Problem to work on — Transcribe the listing below only from the line with "right shoulder: (110, 399)" up to and including the line with "right ear: (71, 365)".

>>

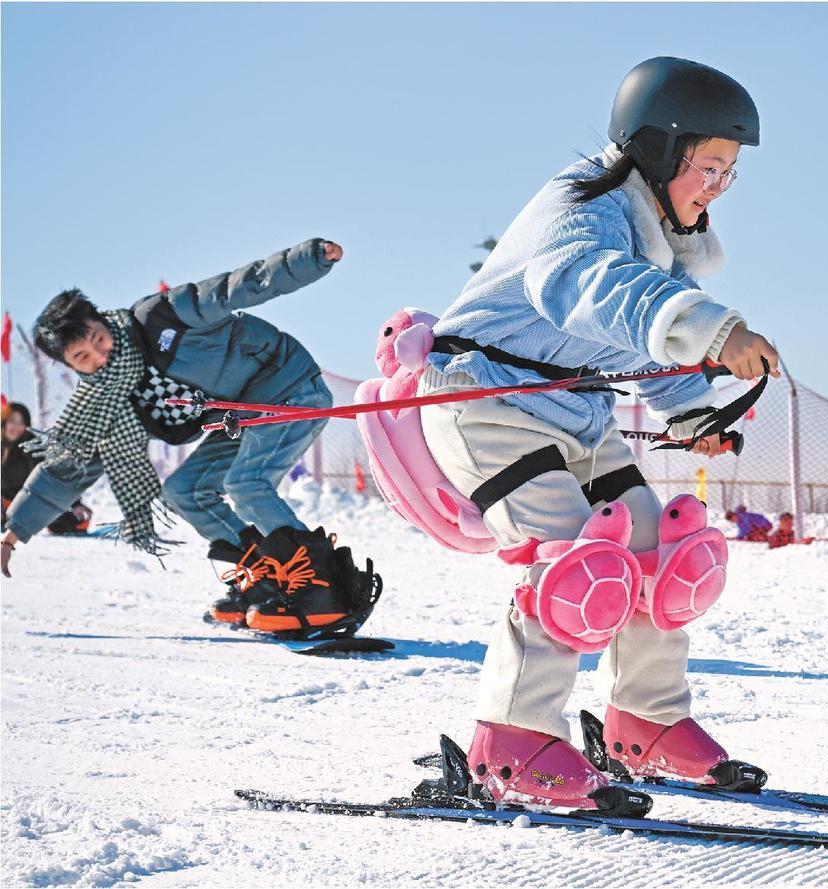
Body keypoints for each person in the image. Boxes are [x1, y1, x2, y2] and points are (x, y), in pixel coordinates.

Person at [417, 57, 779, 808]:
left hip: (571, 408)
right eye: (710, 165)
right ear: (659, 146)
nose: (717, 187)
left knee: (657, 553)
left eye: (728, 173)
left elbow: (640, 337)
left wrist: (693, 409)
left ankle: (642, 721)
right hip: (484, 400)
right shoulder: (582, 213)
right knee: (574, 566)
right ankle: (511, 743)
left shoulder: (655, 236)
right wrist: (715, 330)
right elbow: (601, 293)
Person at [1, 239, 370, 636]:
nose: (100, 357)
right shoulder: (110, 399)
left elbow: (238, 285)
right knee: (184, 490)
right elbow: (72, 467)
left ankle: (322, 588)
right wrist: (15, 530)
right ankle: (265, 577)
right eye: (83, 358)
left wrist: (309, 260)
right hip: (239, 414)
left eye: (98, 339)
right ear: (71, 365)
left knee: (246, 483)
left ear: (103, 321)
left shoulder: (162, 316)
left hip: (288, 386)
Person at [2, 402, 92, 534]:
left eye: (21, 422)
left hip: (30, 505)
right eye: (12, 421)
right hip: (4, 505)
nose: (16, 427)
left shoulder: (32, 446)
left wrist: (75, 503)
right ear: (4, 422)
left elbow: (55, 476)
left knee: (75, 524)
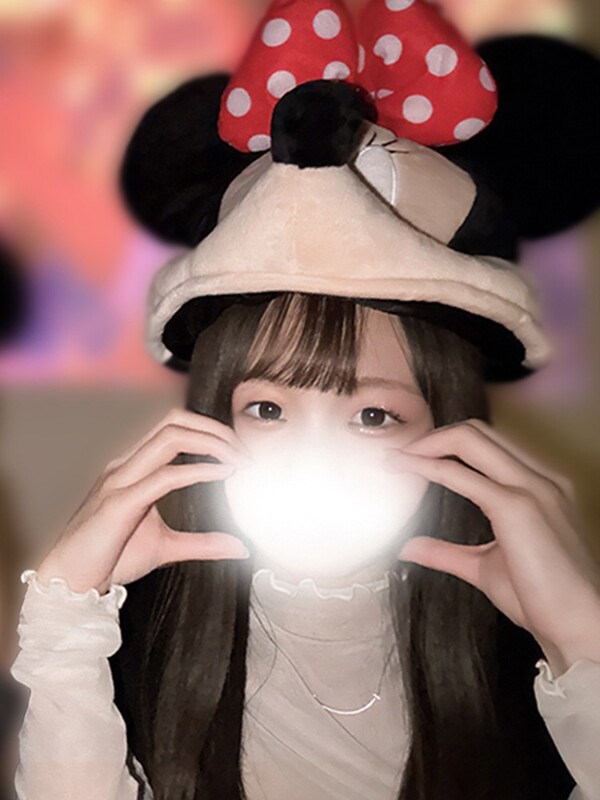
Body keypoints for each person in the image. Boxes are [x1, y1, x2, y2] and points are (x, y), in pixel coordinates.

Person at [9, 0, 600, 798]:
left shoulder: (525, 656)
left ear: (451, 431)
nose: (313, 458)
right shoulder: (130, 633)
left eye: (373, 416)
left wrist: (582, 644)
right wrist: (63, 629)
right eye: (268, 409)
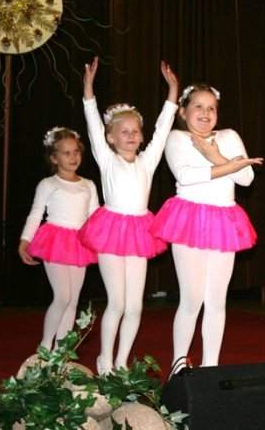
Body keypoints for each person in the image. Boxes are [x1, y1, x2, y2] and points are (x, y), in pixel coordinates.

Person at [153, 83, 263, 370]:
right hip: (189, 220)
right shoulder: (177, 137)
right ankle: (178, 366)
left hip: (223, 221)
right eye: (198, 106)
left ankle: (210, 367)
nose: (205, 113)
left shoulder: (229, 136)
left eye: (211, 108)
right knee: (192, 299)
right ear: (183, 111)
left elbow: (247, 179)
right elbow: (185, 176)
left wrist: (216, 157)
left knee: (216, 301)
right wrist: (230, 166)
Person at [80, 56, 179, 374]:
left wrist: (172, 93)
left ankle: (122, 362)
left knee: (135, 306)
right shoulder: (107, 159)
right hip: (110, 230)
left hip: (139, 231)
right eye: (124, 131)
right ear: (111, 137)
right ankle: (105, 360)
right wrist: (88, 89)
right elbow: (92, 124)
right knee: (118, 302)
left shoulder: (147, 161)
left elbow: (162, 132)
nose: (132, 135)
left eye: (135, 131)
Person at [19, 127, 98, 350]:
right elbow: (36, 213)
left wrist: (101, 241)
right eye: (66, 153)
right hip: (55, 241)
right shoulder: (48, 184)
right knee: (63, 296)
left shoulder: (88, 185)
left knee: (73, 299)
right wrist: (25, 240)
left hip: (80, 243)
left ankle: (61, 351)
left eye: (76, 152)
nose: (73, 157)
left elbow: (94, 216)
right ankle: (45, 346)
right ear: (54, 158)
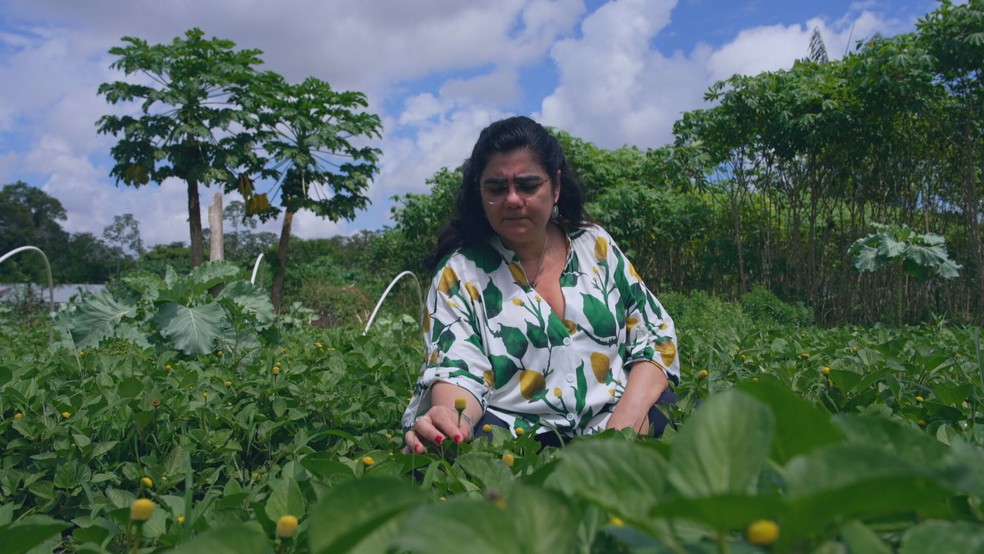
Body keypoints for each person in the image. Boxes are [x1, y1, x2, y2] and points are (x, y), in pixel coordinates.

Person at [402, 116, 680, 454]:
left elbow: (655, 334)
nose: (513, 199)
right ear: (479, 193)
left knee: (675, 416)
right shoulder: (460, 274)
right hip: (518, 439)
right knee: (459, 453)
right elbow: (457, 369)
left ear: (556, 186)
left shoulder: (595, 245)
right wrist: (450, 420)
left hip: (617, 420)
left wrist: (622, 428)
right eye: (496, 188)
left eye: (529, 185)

<<

Written answer —
right shoulder: (110, 399)
left elbow: (238, 285)
right knee: (184, 490)
right elbow: (72, 467)
left ankle: (322, 588)
right wrist: (15, 530)
right ankle: (265, 577)
right eye: (83, 358)
left wrist: (309, 260)
right hip: (239, 414)
left eye: (98, 339)
right ear: (71, 365)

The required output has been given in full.